**Work item**
Keep the images out and set the listing below down word for word.

**Recorded data**
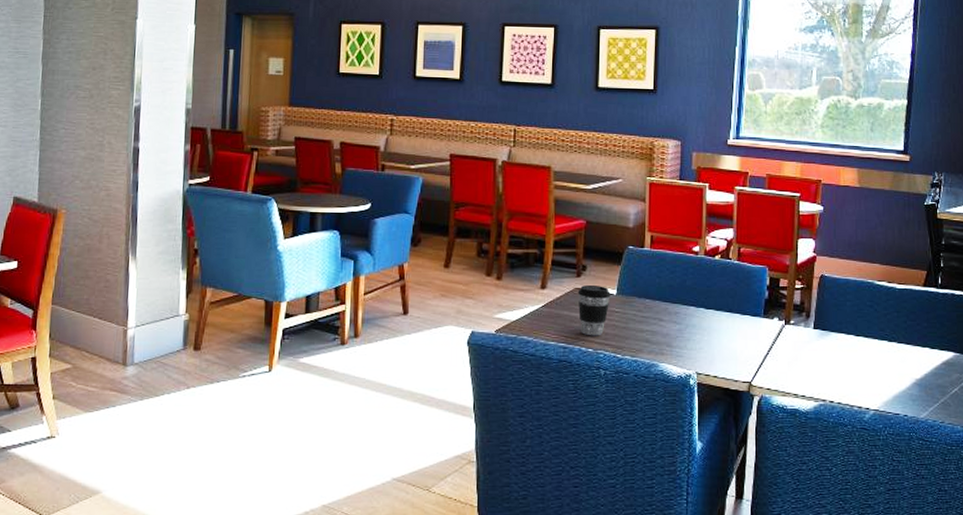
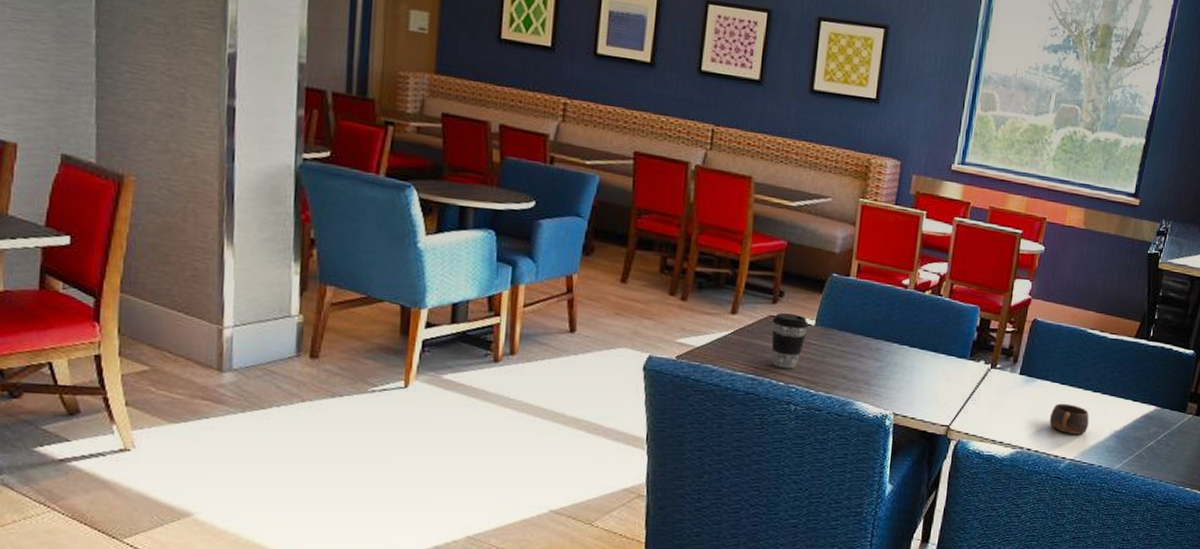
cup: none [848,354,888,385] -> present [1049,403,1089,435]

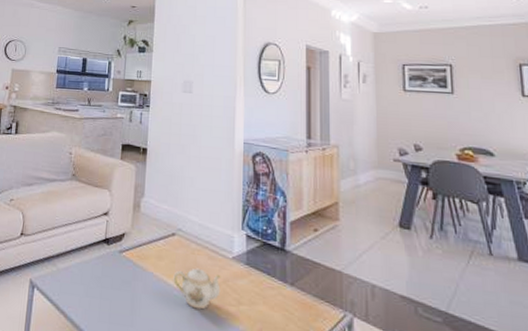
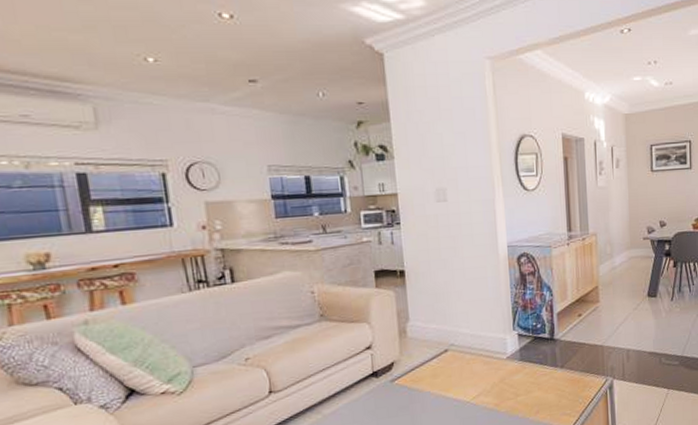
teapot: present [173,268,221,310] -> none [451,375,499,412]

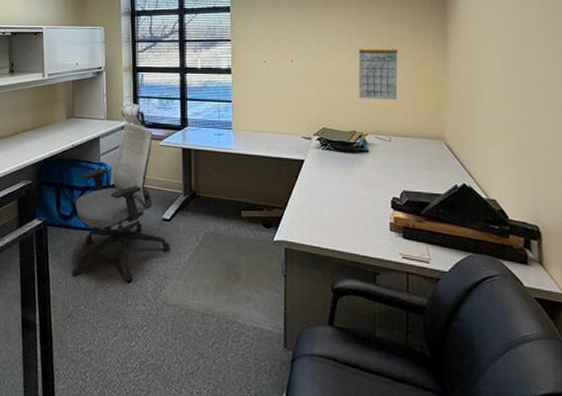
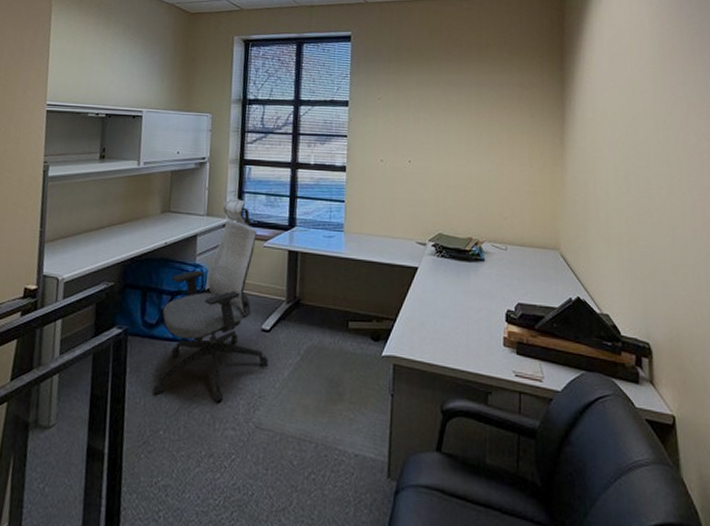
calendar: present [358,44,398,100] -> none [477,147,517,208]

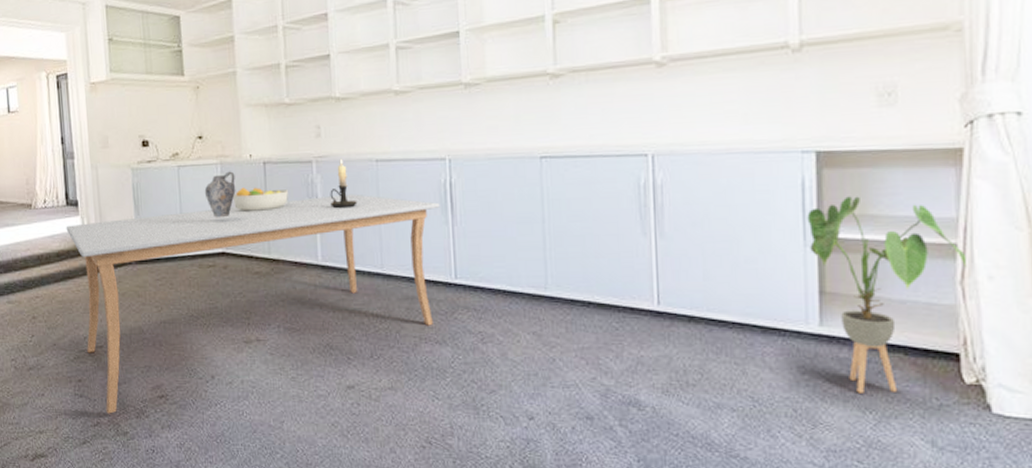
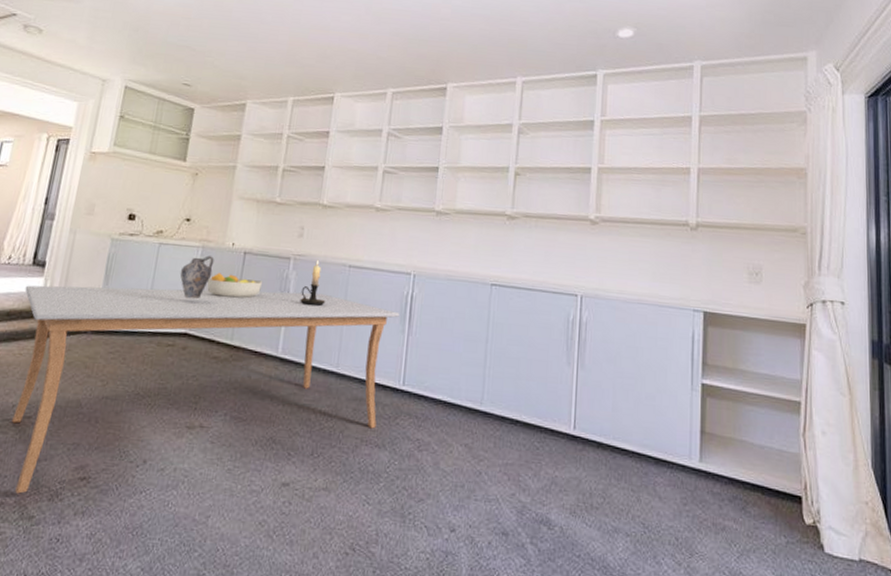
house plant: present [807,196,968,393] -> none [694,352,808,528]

**Expected output**
cup: none [848,354,888,385] -> present [1049,403,1089,435]

teapot: present [173,268,221,310] -> none [451,375,499,412]

calendar: present [358,44,398,100] -> none [477,147,517,208]

house plant: present [807,196,968,393] -> none [694,352,808,528]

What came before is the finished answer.